**TO-DO ITEM**
Reproduce the listing below word for word, leaving out the pictures.

**DATA TO EXAMINE**
■ ■ ■ ■ ■ ■ ■

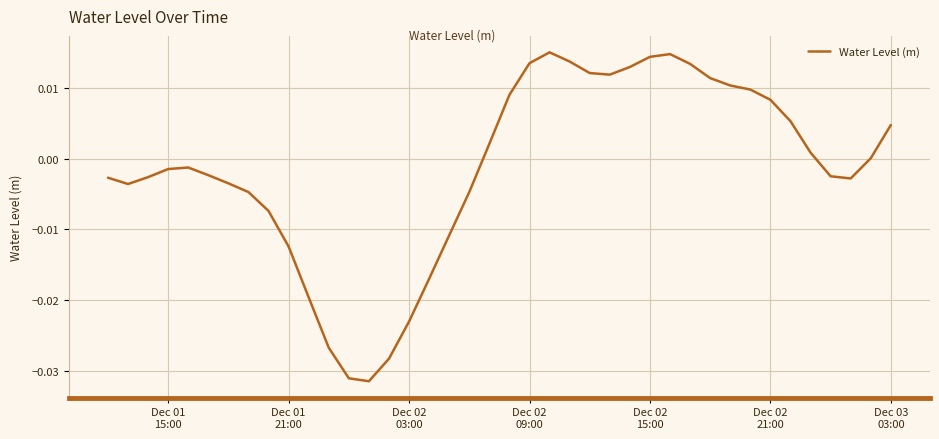

How many lines are shown in the chart?

1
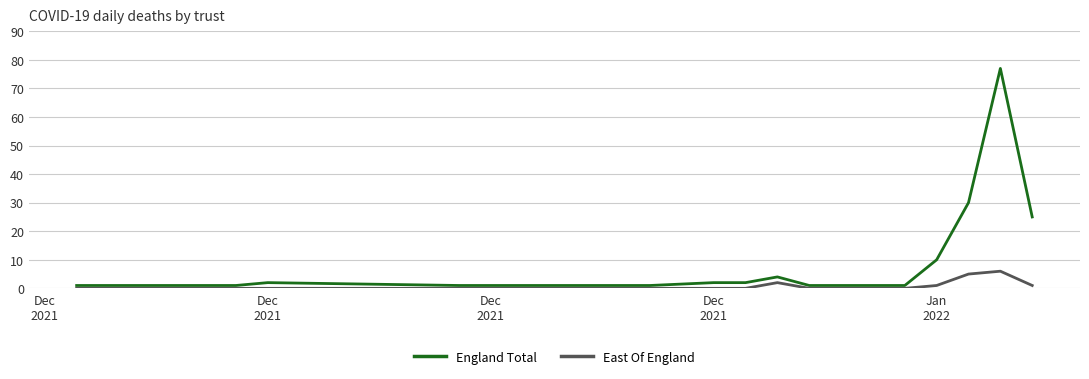

Which series has the largest total across all categories?

England Total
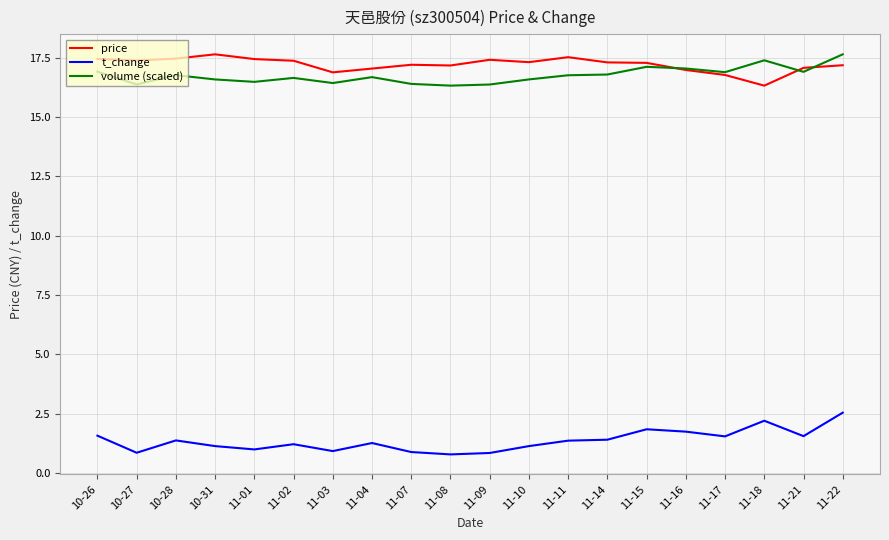

True or false: price and t_change intersect in this chart.

False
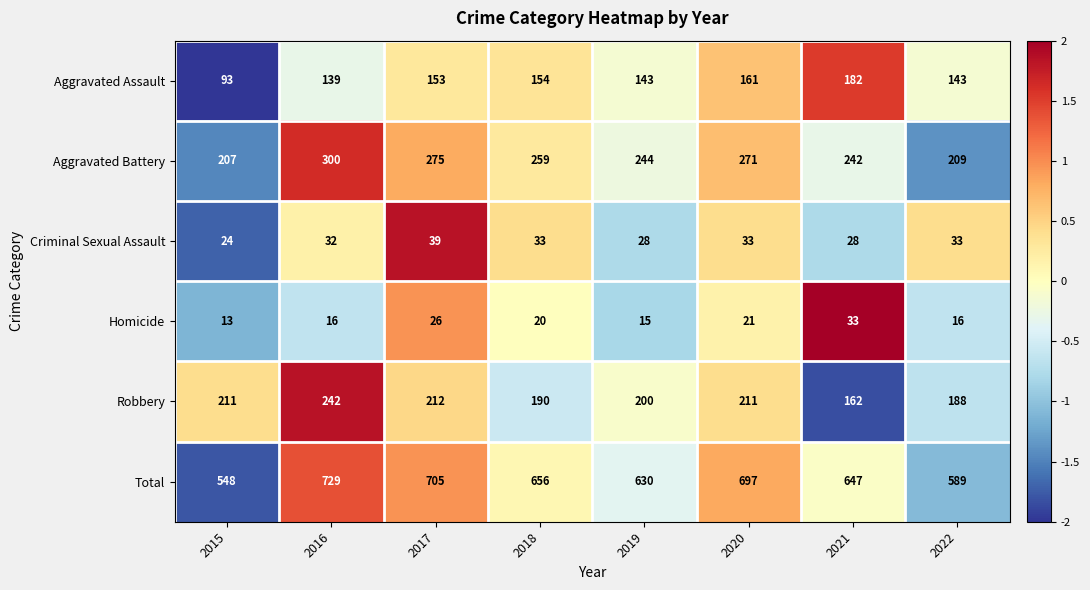

What is the difference between the highest and lowest values at 2017?

679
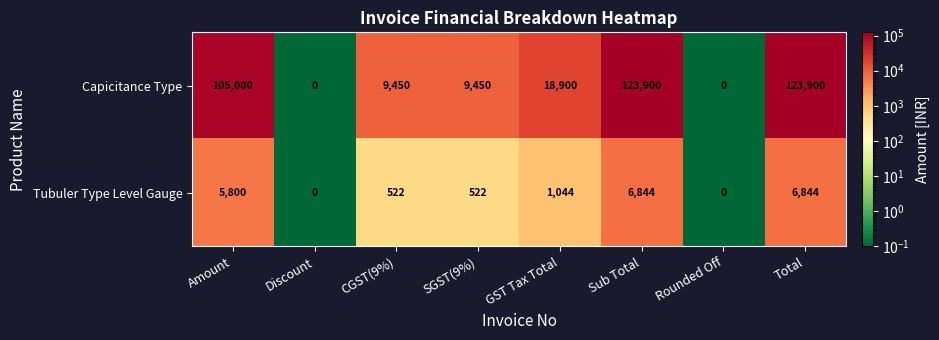

Reading right to left, list all the values displayed in this chart.

Capicitance Type: 123900	0	123900	18900	9450	9450	0	105000
Tubuler Type Level Gauge: 6844	0	6844	1044	522	522	0	5800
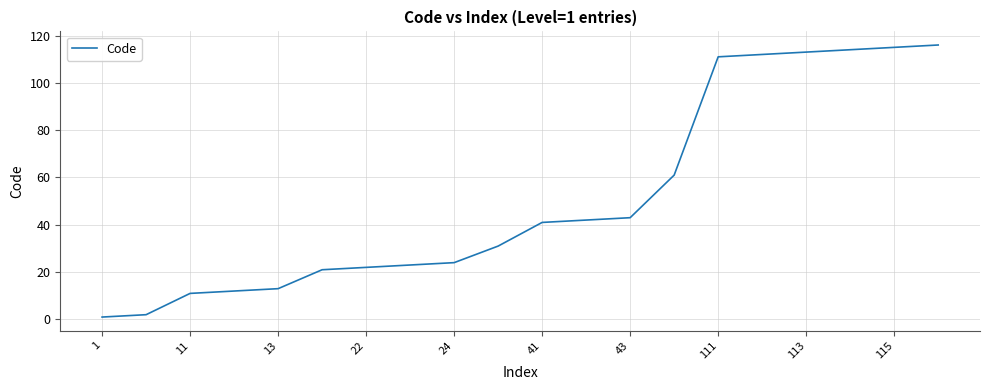

What is the maximum value shown in the chart?

116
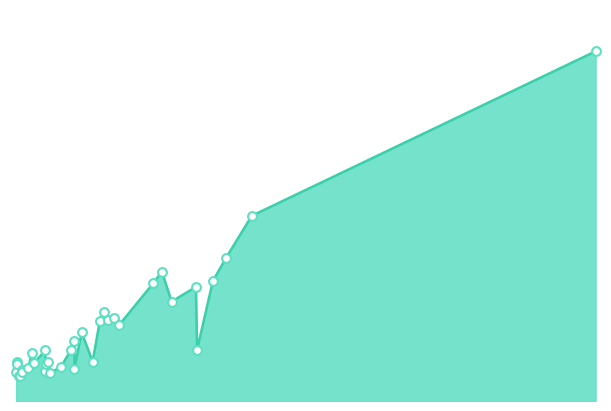

Between 37 and 28, which is larger?

28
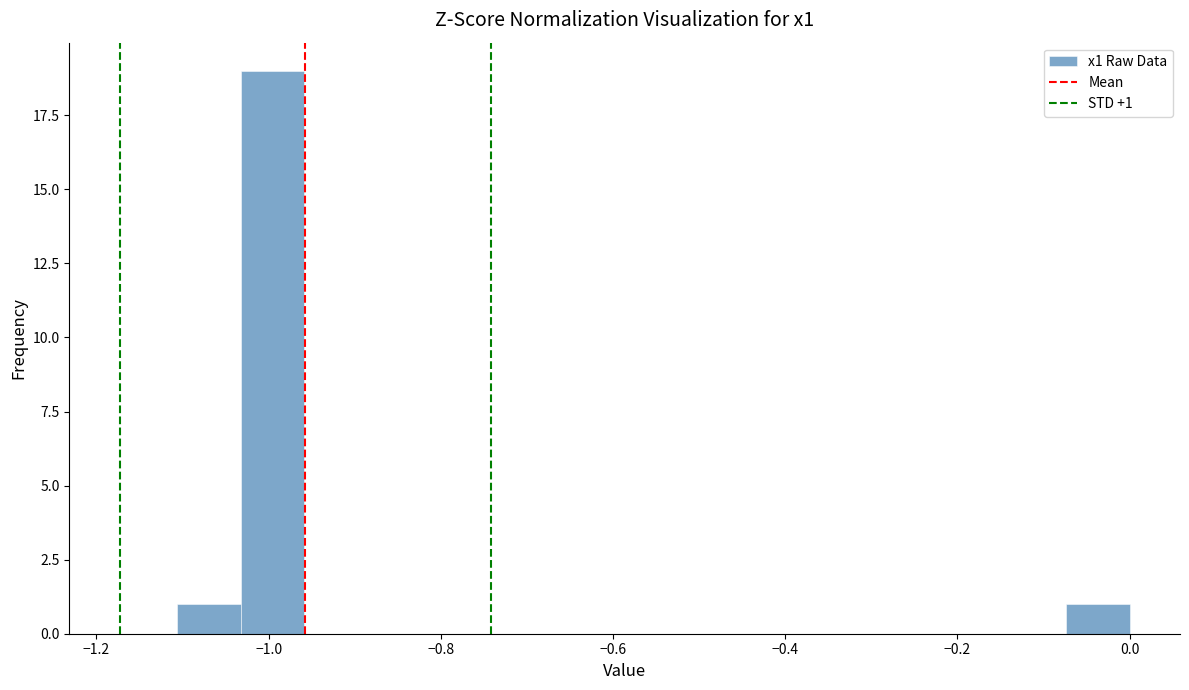

Around what value on the x-axis is the tallest bar? Give the approximate position of its centre, as read against the axis.

-1.00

■ ■ ■ ■ ■ ■ ■

**EXERCISE SOLUTION**
How many lines are shown in the chart?

1

Which series has the largest total across all categories?

England Total

True or false: price and t_change intersect in this chart.

False

What is the difference between the highest and lowest values at 2017?

679

Reading right to left, list all the values displayed in this chart.

Capicitance Type: 123900	0	123900	18900	9450	9450	0	105000
Tubuler Type Level Gauge: 6844	0	6844	1044	522	522	0	5800

What is the maximum value shown in the chart?

116

Between 37 and 28, which is larger?

28

Around what value on the x-axis is the tallest bar? Give the approximate position of its centre, as read against the axis.

-1.00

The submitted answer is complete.